Le couronnement national et littéraire de Mauriac eut lieu à Paris, au Ritz, où son éditeur, Bernard Privat, patron de Grasset, réunit deux cents invités pour un fastueux dîner d’anniversaire. « Le sacre du dernier grand écrivain régnant… », écrit Jean-Luc Barré.
Ne voulant pas être en reste, Le Figaro décida d’offrir un cadeau à son prestigieux chroniqueur. Tous les collaborateurs du journal furent priés de verser leur obole afin que le présent témoignât d’une admiration et d’une affection collectives. Admiration, oui, affection, non : je refusai de participer à la collecte. Et m’en expliquai devant Michel Droit, rédacteur en chef du Figaro littéraire, aussi peiné que scandalisé.
Chaque semaine, je commençais ma lecture du Figaro littéraire par le « Bloc-Notes » de François Mauriac. Je faisais de même quand il le publiait dans L’Express. Je recevais chaque fois une leçon d’écriture. Élégance, subtilité, art des commentaires et des digressions, choix des mots exacts, métaphores exquises, et cette manière très chrétienne de glisser des vacheries feutrées ou des compliments assassins. Même si, à mon goût, il retournait trop souvent sur sa terrasse de Malagar, les sujets qu’il abordait, politiques, historiques, littéraires, religieux — et lui, Mauriac, dans ses méditations et son égotisme de grand écrivain —, m’intéressaient presque toujours. L’auteur des Nouveaux mémoires intérieurs était un fameux journaliste.
Mais aussi un confrère distant et froid.
Souvent, Mauriac venait au rond-point des Champs-Élysées pour une visite au directeur du Figaro et, en même temps, au rédacteur en chef du Figaro littéraire. Pas une seule fois — je dis bien, pas une seule fois en six ou sept années — il ne poussa la porte du salon du premier étage où étaient réunis les rédacteurs de son journal, celui dans lequel il écrivait chaque semaine : Le Figaro littéraire. Assise à un bureau à côté des nôtres, il y avait même sa secrétaire, Armelle Roux de Bézieux, qui tapait son courrier et ses textes. Pas une seule fois, il ne vint la saluer.

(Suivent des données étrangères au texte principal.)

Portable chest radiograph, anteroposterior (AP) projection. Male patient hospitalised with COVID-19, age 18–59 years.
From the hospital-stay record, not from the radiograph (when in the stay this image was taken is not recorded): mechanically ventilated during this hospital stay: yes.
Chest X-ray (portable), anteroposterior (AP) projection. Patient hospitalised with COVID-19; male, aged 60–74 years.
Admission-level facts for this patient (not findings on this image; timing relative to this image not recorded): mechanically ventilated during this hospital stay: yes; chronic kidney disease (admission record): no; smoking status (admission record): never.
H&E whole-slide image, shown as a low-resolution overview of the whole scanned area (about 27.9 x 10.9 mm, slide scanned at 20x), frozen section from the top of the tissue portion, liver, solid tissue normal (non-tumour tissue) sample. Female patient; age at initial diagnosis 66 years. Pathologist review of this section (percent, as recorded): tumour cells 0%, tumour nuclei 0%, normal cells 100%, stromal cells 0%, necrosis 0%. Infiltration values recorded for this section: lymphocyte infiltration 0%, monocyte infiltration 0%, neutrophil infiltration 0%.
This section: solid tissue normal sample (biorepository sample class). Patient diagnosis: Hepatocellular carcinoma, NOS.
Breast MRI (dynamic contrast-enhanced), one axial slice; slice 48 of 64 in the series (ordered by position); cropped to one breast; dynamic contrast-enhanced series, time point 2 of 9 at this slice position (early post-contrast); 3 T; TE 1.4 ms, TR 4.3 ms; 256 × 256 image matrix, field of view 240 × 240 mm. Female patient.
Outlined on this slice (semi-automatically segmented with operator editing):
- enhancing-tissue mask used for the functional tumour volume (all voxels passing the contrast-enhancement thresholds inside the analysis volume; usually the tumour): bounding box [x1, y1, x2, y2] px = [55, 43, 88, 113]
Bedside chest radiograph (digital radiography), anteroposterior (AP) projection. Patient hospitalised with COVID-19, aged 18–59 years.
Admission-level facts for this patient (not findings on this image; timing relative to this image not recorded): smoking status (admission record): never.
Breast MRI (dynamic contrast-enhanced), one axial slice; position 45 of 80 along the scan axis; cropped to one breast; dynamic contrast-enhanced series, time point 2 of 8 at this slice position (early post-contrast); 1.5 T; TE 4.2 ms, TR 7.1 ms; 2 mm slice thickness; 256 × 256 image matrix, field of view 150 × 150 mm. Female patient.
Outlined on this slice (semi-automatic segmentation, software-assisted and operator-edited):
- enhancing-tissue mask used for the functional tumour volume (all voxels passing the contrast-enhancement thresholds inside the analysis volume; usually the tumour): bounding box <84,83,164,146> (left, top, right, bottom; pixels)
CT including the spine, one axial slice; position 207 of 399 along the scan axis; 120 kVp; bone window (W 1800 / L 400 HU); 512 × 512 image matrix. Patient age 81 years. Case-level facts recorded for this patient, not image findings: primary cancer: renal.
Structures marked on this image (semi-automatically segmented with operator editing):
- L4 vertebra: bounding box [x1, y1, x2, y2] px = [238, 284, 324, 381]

Était-ce du mépris pour la piétaille du journal ? Non, il le réservait à des écrivains, tel Roger Peyrefitte, qui mettaient le feu à sa réputation et, quoique ses ennemis, étaient de son monde littéraire ou politique. Je crois qu’il n’avait pour nous que de l’indifférence. Même si nous signions des articles à la suite des siens, nous n’étions à ses yeux que les soutiers de l’hebdomadaire qui battait pavillon Mauriac.
Alors, pourquoi donner de son bon argent à un homme sans générosité ? J’entraînai quelques-uns de mes camarades dans cette petite fronde où nous ne risquions rien, sinon les regards courroucés de la direction. François Mauriac n’était quand même pas Dieu le Père, et lui refuser le denier du culte ne pouvait être considéré comme une faute professionnelle justifiant le renvoi du journal.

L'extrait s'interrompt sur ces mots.